Исаак подошел к ней и вежливо, но настойчиво попросил какую-нибудь книгу для чтения. В наличии было только “Что делать? ” Чернышевского. Это нисколько не смутило Исаака. Он даже усмотрел в названии книги руководство к действию. Они перебросились несколькими фразами… и познакомились.

С первых же минут знакомства Анжела поразила Исаака необычностью своих вопросов. Первое, что она сочла необходимым спросить, это: “Какое у Вас образование? ” и “Ваше семейное положение”. А Исааку же почему-то очень хотелось спросить: ”Какого цвета у Вас трусики? ”. Что он в конце концов и сделал.

После получения исчерпывающего ответа на вопрос разговор вошел в обычное русло, они очень мило поболтали, и впечатление друг от друга у них осталось самое положительное. И уже в самом конце разговора, видимо, чтобы поразить нового знакомого еще больше, Анжела заявила:

- А знаете, Исаак Антипович, что мне больше всего нравится в жизни? Это – командовать, плавать и трахаться!

Эффект, которого хотела добиться Анжела, был достигнут. Парсонс был поражен. Такой простоты он давно уже не встречал. Даже в дурдоме.

Вечером он долго не мог заснуть, ворочаясь с боку на бок и мучаясь одним вопросом: “А хорошо ли она плавает? ”

Конечно, случилась у них дружба.

Известно, что рыбак рыбака видит из далека, дурак дурака тоже. И разумеется, что два таких самобытных придурка как Анжела и Исаак не могли пройти мимо друг друга. И с этого дня все свое свободное время они стали проводить вместе. Либо в библиотеке у Анжелы, либо в комнате у Парсонса.

Часто они приглашали в свою компанию и Клару. И тогда они выгоняли всех из библиотеки, закрывались и придумывали какое-нибудь развлечение, или вели неторопливо долгие беседы за чашкой чая.

Для Парсонса самым большим развлечением было слушать занимательные истории в исполнении одной из своих подружек. Даже когда эти истории казались им самим ужасно серьезными, Паронсу все равно удавалось отыскать в них тему для того, чтобы всласть похохотать вечером перед отходом ко сну.

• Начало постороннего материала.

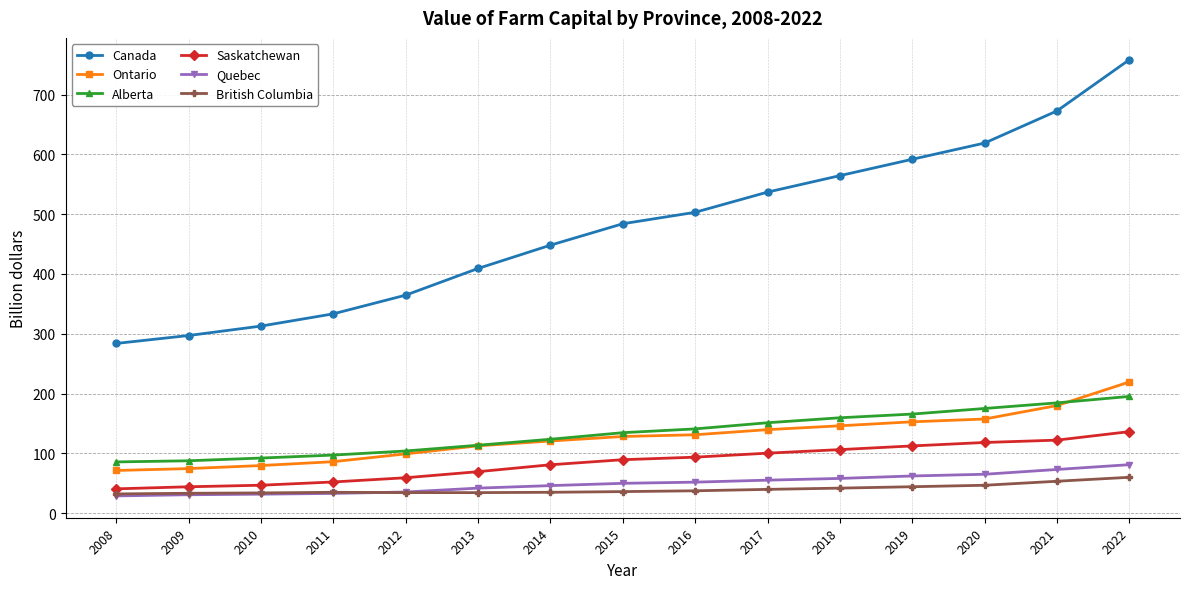

Which category has the highest value across all series?

2022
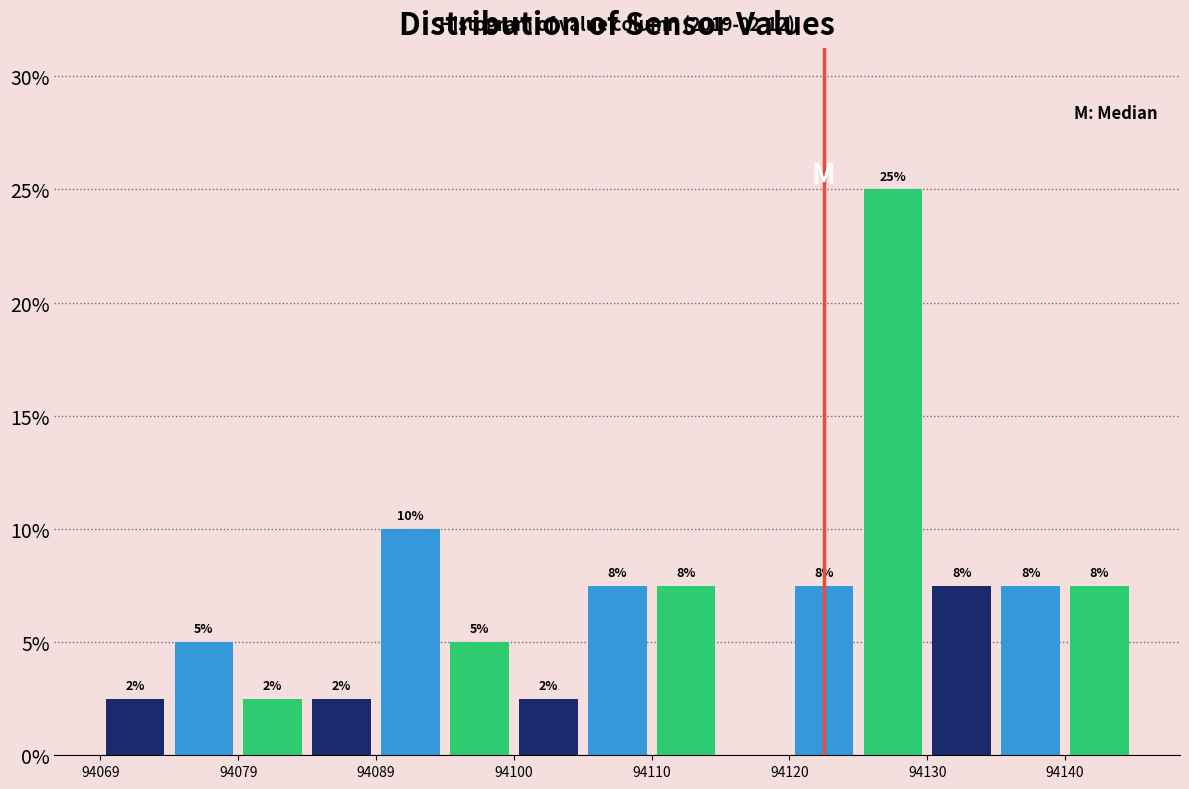

Around what value on the x-axis is the tallest bar? Give the approximate position of its centre, as read against the axis.

94128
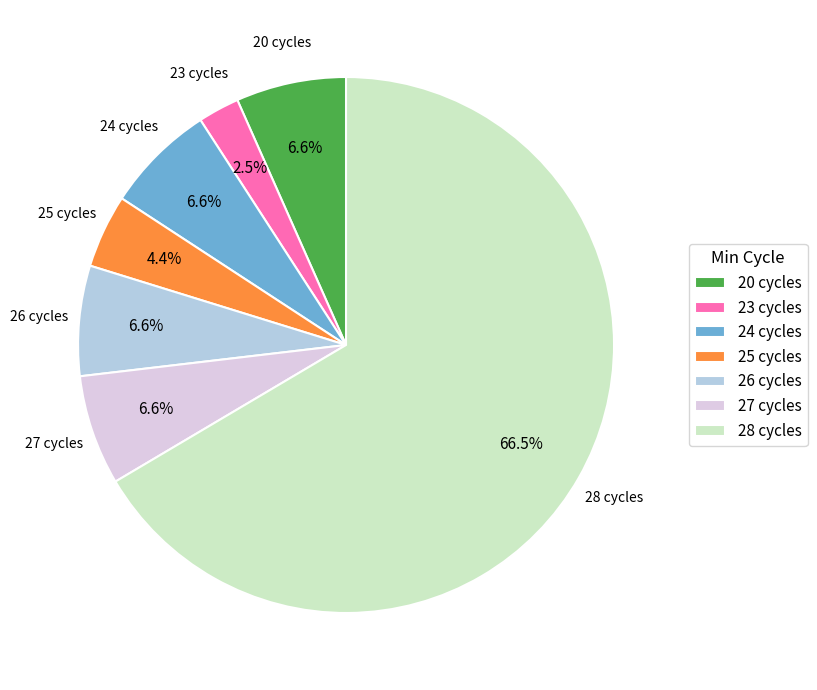

What is the largest slice in the pie chart?

28 cycles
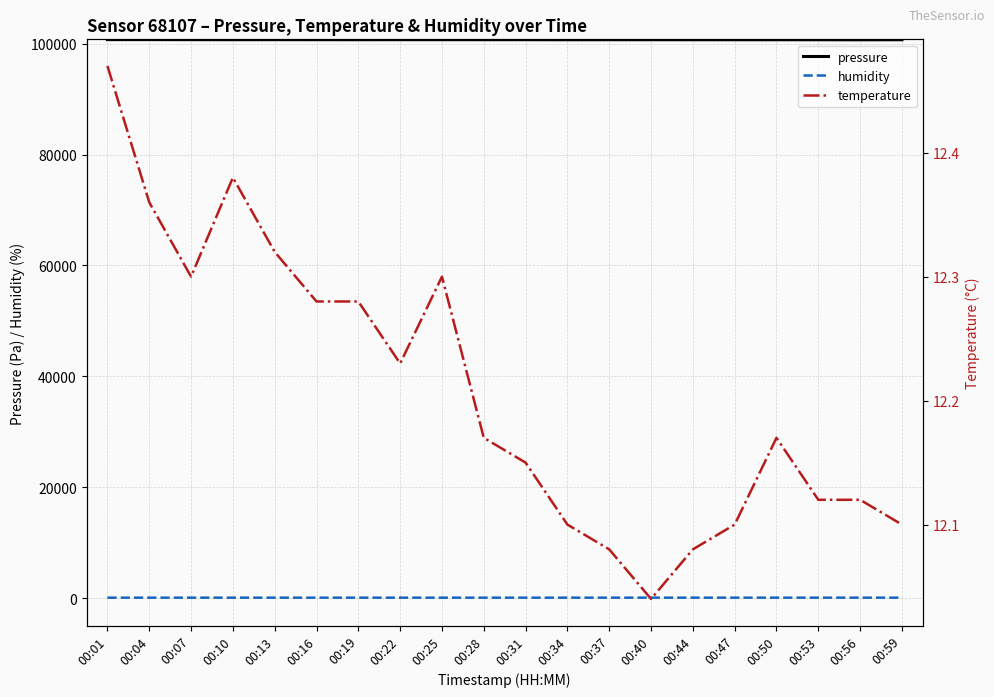

What is the highest value of the pressure series?

100715.6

На Анжелу Парсонс действовал положительно. Общество Исаака доставляло ей удовольствие и она как бы забывала о своих проблемах. Исаак, когда хотел, мог быть очень обаятельным. Этакий положительный герой! Не ебаться, бля….

Да и Анжела ему ужасно нравилась. Ее трогательная простота, пушистые реснички, ее чудесные волосы и даже голос – все вызывало у Исаака массу положительных эмоций. Он получал громадное наслаждение от общения с ней. Иногда даже хуй вставал.

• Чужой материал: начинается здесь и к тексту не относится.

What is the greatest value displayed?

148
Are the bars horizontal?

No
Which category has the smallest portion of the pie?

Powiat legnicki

Ее инфантильность иногда просто убивала. А в другой раз она показывала себя умудренной жизнью женщиной, даже усталой от жизни. И эти метаморфозы вызывали у Парсонса волну бурного восхищения, а иногда и умиления.

То Парсонс был полностью солидарен с Кларой и думал “Какая же она сучка! ”, то ему хотелось ласково погладить ее по головке и сказать: “Возьми, деточка конфетку! ” Парсонс так однажды определил характер их отношений – игра под названием “Кто из нас больше сумасшедший? ”

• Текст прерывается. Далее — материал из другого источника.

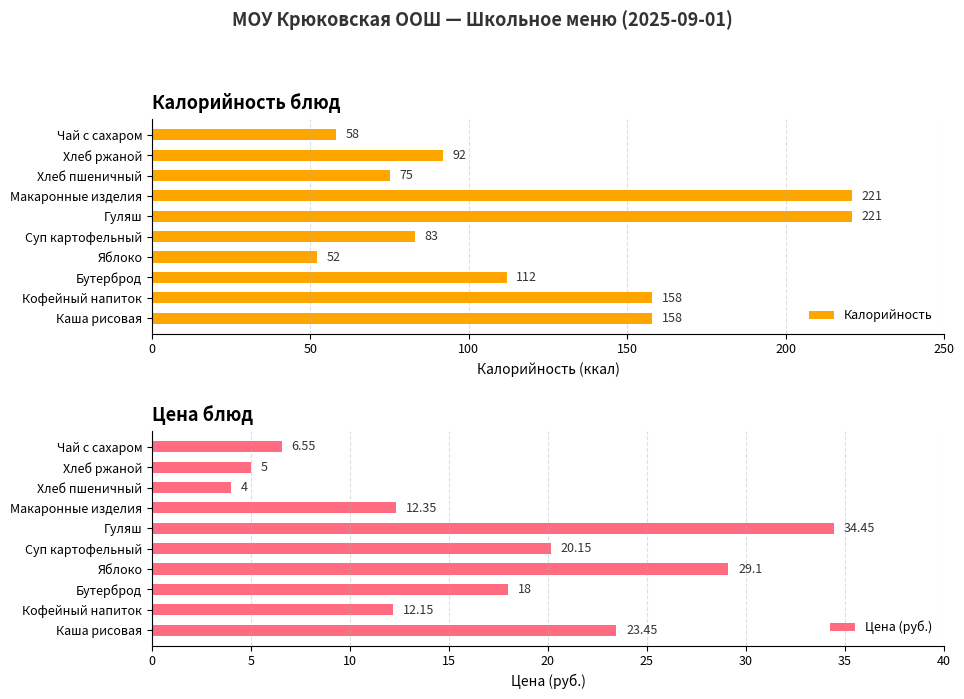

The Калорийность series shows 123 at Хлеб ржаной. True or false?

False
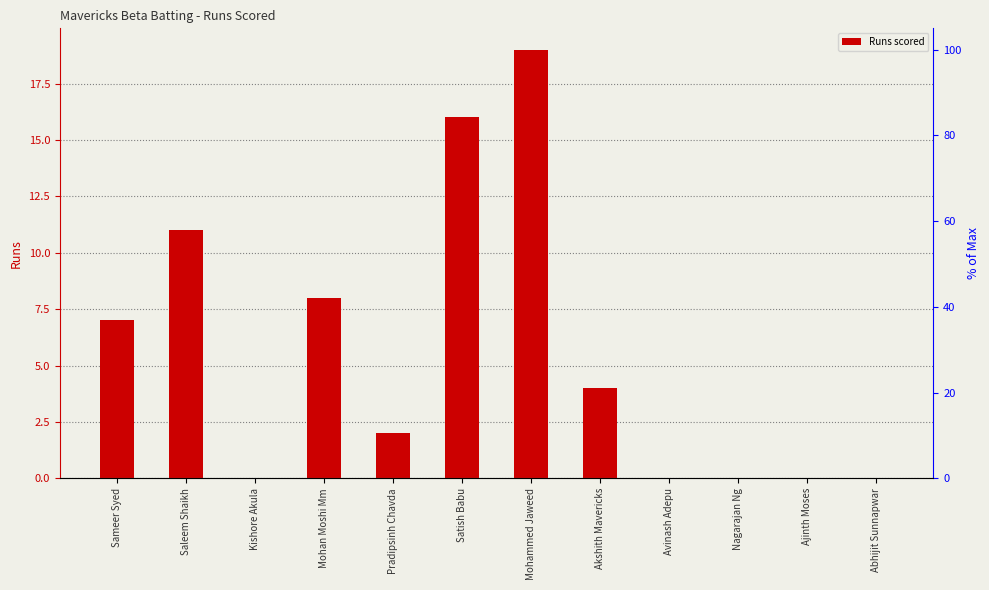

How many series are shown in this chart?

1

Анжела иногда так увлекалась своими фантазиями, что теряла чувство реальности. Но очень обижалась, когда чувствовала, что ее не понимают или ей не верят.

А Парсонса всегда мучил вопрос – держит ли она его за дурака, рассказывая свои «правдивые фантазии» или сама верит в то, что говорит и хочет, чтобы и он тоже поверил? Например, как понять такой ее рассказ?

- За мной однажды ухаживал один мальчик, а я сама не знала, любила его или нет, - говорила Анжела.

- То есть как это? – интересовался Исаак.

- Ну, он был очень талантливый музыкант. Музыку сочинял. Я часто к нему бегала – ну там, музыку послушать, пообщаться.

- Музыку послушать, говоришь?

- Ну да. А что еще? Правда, я несколько раз оставалась у него. В смысле переночевать. Мы даже спали вместе. Нет, ты не подумай там чего! Мы даже не трахались – просто спали вместе. И все. Что, такого разве не может быть?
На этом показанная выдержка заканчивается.